Core Concepts
The author introduces the eigenmatrix construction as a data-driven approach to address unstructured sparse recovery problems, offering a unified framework for such issues.
Abstract
The content discusses the challenges of unstructured sparse recovery problems and proposes the eigenmatrix as a solution. It covers various applications like rational approximation, spectral function estimation, Fourier inversion, Laplace inversion, and sparse deconvolution. The eigenmatrix is designed to provide approximate eigenvalues and eigenvectors without relying on special structures in sample locations. The article includes numerical results demonstrating the efficiency of the proposed method across different scenarios with varying noise levels.
The discussion also reviews Prony's method and ESPRIT algorithms to motivate the eigenmatrix construction. It explains how the shifting operator plays a crucial role in these methods and how the eigenmatrix offers an alternative approach for general kernels and unstructured grids. Furthermore, it provides insights into applying the eigenmatrix concept to complex and real analytic cases.

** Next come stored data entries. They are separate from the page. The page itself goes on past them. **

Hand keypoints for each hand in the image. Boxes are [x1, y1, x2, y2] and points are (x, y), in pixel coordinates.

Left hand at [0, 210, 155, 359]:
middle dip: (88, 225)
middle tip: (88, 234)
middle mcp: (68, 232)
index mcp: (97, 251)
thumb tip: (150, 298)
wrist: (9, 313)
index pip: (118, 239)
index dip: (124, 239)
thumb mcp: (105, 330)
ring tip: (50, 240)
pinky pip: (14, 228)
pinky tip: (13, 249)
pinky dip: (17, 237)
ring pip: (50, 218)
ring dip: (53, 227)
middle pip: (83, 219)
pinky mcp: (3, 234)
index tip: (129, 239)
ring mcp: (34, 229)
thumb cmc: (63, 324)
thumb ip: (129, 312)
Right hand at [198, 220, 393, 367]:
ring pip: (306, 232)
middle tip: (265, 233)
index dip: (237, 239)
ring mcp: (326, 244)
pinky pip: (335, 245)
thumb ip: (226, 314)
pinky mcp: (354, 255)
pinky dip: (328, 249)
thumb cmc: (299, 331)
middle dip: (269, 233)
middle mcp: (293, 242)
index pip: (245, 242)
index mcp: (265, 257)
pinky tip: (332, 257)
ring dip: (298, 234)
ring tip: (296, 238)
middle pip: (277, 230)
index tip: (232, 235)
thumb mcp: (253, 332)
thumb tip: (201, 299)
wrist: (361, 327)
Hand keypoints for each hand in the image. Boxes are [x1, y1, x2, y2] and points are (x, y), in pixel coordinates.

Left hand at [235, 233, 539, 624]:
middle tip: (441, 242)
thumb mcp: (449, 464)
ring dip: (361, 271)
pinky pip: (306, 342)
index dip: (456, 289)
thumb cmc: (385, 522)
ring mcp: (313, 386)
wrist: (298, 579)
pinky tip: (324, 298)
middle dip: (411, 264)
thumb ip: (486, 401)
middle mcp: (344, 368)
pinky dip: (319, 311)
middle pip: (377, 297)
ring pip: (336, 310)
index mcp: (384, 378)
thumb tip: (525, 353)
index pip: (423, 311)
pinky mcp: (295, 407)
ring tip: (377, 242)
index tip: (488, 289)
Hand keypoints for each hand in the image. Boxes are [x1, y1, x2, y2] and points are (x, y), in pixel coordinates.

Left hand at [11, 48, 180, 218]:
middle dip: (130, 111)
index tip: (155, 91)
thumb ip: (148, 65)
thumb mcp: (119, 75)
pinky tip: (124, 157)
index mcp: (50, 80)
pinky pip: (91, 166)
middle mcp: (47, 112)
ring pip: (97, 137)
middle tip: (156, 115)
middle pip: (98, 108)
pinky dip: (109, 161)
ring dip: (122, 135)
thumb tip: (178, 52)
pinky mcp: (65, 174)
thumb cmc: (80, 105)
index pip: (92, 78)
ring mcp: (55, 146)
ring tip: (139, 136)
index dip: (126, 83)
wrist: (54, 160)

Moreover, examples of rational approximation, spectral function estimation, Fourier inversion, Laplace inversion, and sparse deconvolution are presented with corresponding experimental results showcasing accurate spike location recoveries under different noise levels. The note concludes by highlighting future research directions to enhance the accuracy and applicability of the eigenmatrix approach in sparse recovery problems.
Stats
ns = 32
β = 100; N = 128
γ = 4
Noise levels: σ = 10^-2, 10^-3, 10^-4
Quotes
"The main features of the eigenmatrix are its assumption of no special structure in sample locations and its unified approach to various sparse recovery problems."
"The numerical results demonstrate robust reconstruction even in ill-conditioned scenarios with respect to noise."